--- START ---
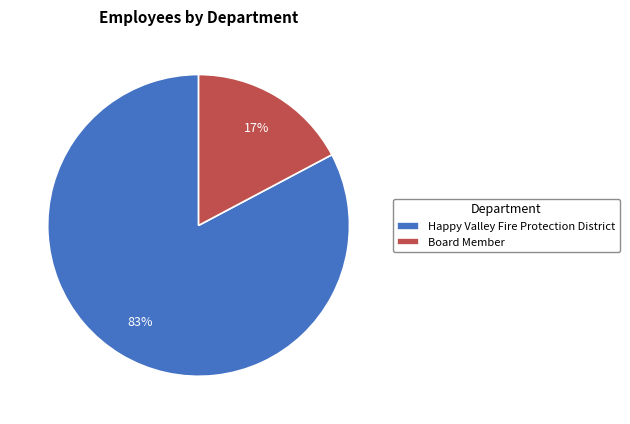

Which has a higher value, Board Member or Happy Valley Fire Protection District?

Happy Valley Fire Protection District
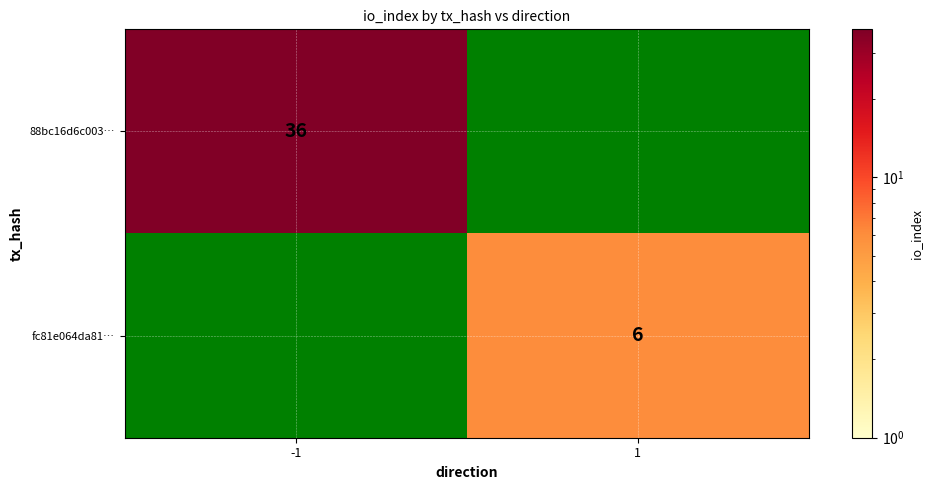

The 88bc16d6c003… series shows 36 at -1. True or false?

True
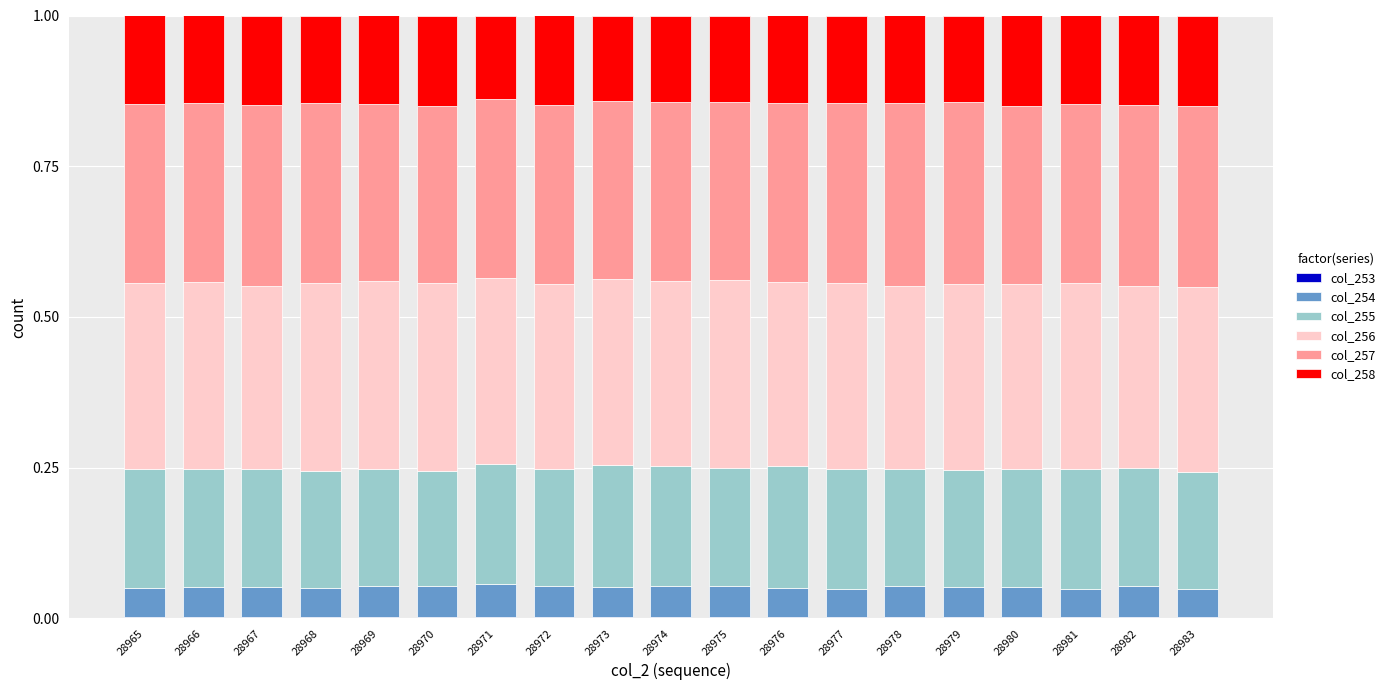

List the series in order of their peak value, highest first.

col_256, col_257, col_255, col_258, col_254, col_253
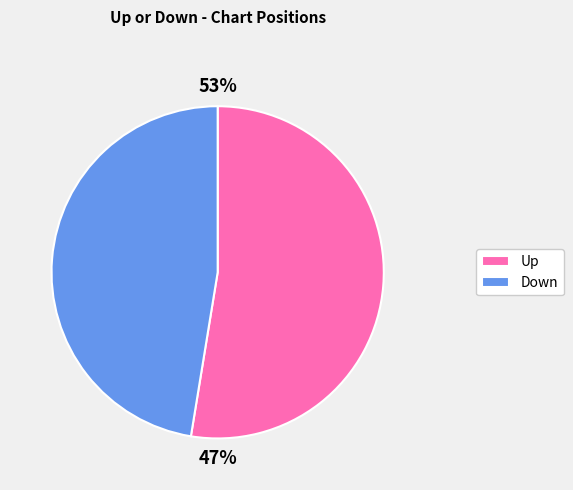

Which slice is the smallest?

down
--- END ---
ABOUT THIS EXERCISE —
Repeat every line of the data above word for word, leaving out the pictures.

WRITTEN REPLY —
Which has a higher value, Board Member or Happy Valley Fire Protection District?

Happy Valley Fire Protection District

The 88bc16d6c003… series shows 36 at -1. True or false?

True

List the series in order of their peak value, highest first.

col_256, col_257, col_255, col_258, col_254, col_253

Which slice is the smallest?

down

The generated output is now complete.